Folter ist grundsätzlich gut

Folter und Shoot-to-kill auch in zweifelhaften Situationen ist – bei Clancy – immer gerechtfertigt; der gemeine Turbanträger ist für die zivilisierte Gesellschaft ohnehin kein Gewinn, wie John Clark seinem Schwiegersohn am Beispiel der Einwohner Afghanistans klar macht: Zwei Wochen nachdem die Rote Armee abgezogen war, haben sie wieder angefangen, sich gegenseitig abzumurksen. Sie wissen überhaupt nicht, was Frieden ist. Sie wissen nicht, was Wohlstand ist. Wenn man ihren Kindern Schulen baut, jagen sie die in die Luft. Ich habe versucht, Afghanen auszubilden. Sie haben viele wirklich liebenswerte Züge, aber dreh ihnen bloß nicht den Rücken zu. Das sind Steinzeitmenschen mit modernen Waffen. Sie scheinen ein genetisches Wissen über alles zu haben, womit man einen Menschen töten kann. Für Clancy wäre es wahrscheinlich das Sinnvollste, man zerlegt das ganze Land atomar. Bedauerlicherweise darf man das nicht einfach so.

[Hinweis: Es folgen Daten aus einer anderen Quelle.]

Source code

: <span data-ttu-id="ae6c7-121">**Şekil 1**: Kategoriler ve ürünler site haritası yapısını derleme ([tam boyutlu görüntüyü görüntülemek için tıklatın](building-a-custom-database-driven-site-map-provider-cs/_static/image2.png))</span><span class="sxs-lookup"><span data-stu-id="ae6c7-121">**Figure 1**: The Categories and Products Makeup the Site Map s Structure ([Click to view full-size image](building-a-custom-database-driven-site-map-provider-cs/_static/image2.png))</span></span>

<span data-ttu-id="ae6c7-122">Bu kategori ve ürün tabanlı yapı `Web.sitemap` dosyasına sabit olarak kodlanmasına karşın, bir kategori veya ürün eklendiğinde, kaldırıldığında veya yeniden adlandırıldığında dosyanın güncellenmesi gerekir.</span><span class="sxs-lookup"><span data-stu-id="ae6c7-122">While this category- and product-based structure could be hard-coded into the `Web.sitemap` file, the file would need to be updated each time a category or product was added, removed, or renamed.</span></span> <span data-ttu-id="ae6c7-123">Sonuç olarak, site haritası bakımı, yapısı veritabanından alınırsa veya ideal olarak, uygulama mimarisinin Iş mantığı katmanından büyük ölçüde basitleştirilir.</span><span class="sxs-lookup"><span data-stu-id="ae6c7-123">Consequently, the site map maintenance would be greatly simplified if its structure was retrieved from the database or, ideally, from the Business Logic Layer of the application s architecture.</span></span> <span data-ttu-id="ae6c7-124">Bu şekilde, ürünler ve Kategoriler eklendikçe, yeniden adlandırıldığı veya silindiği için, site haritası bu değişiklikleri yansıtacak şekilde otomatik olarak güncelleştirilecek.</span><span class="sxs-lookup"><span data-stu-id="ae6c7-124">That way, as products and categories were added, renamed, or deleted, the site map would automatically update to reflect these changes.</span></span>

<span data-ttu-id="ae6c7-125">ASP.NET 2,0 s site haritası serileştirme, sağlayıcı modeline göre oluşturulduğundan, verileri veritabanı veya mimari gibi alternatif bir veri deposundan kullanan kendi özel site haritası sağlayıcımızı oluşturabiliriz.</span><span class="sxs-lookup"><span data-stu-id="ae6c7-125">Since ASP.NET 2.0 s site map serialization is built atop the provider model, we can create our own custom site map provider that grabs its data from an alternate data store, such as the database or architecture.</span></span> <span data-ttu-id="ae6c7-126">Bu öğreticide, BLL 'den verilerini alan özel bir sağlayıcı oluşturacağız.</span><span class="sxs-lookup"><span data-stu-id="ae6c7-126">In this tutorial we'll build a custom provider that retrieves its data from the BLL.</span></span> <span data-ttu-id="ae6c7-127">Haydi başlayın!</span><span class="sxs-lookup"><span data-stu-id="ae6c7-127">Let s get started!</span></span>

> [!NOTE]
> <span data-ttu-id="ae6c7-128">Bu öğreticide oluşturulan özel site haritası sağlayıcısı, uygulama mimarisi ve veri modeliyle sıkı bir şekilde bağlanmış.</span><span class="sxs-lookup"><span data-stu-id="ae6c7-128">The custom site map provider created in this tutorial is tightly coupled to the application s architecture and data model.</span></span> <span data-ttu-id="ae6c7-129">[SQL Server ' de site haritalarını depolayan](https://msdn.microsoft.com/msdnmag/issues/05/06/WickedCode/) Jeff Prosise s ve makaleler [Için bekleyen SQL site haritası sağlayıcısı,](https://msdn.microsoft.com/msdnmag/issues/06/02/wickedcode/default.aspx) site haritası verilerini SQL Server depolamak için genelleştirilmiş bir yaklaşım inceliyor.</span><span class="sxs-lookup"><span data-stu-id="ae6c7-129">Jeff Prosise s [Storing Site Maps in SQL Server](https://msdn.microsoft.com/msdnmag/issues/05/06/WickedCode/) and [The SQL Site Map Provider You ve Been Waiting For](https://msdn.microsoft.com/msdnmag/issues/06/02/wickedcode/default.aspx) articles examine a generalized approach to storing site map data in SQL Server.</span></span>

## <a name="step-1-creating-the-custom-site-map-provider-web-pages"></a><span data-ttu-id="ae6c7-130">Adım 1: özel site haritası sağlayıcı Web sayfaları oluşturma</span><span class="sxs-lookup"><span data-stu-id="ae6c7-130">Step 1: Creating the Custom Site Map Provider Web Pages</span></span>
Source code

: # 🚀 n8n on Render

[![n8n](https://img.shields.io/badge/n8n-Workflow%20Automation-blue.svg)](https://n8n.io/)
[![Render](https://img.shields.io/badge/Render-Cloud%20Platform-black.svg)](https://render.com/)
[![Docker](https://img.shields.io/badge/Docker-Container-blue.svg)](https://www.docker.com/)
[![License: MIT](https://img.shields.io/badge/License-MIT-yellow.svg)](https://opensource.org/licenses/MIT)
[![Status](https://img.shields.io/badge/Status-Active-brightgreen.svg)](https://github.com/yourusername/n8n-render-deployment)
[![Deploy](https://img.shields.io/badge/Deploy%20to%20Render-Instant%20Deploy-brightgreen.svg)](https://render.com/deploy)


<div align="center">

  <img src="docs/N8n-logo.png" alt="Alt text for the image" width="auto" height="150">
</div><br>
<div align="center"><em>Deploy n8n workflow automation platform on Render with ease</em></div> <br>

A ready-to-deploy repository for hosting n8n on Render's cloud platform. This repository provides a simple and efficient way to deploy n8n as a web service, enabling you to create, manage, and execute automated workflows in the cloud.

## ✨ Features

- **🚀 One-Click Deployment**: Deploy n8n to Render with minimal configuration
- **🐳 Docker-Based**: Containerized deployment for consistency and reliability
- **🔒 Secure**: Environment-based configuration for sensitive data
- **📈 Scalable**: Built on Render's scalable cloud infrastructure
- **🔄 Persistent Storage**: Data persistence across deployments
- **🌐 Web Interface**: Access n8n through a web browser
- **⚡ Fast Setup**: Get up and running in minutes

Lässt man dieses ganze Wenn-doch-mal-endlich-die-Richtigen-auf-mich-hören-würden-Gerede beiseite lässt, dass die Grautöne zwischen Schwarz und Weiß konsequent ausblendet, dann ist „Dead or Alive“ ein spannendes Buch, das nah an der Realität entlang erzählt. Der Feind sitzt nicht in Moskau, dafür manchmal in Peking, immer aber in den islamischen Staaten, die aber dem Zerfall anheim gegeben sind, denn die höchsten Vertreter huren und saufen und glauben nicht länger an die Jungfrauen im Paradies.

Ein Autor verschärft sich

Ich hatte sehr lange keinen Tom-Clancy-Jack-Ryan-Roman mehr gelesen. Der letzte war Im Zeichen des Drachen (2000), das muss so zehn Jahre her sein und ich glaube, ich habe dazwischen auch ein Buch – in dem Jack Ryan Jr. das Spielfeld betritt, übersprungen. Clancy hat sich entwickelt – er lässt seiner konservativen Weltsicht hemmungslos freien Lauf, kann aber auch komplexer und bündiger erzählen als früher. Insofern: Erwartung erfüllt, das Buch ist ganz okay.

Ich habe das Buch in der Zeit zwischen dem 8. März und dem 1. Oktober 2014 gelesen.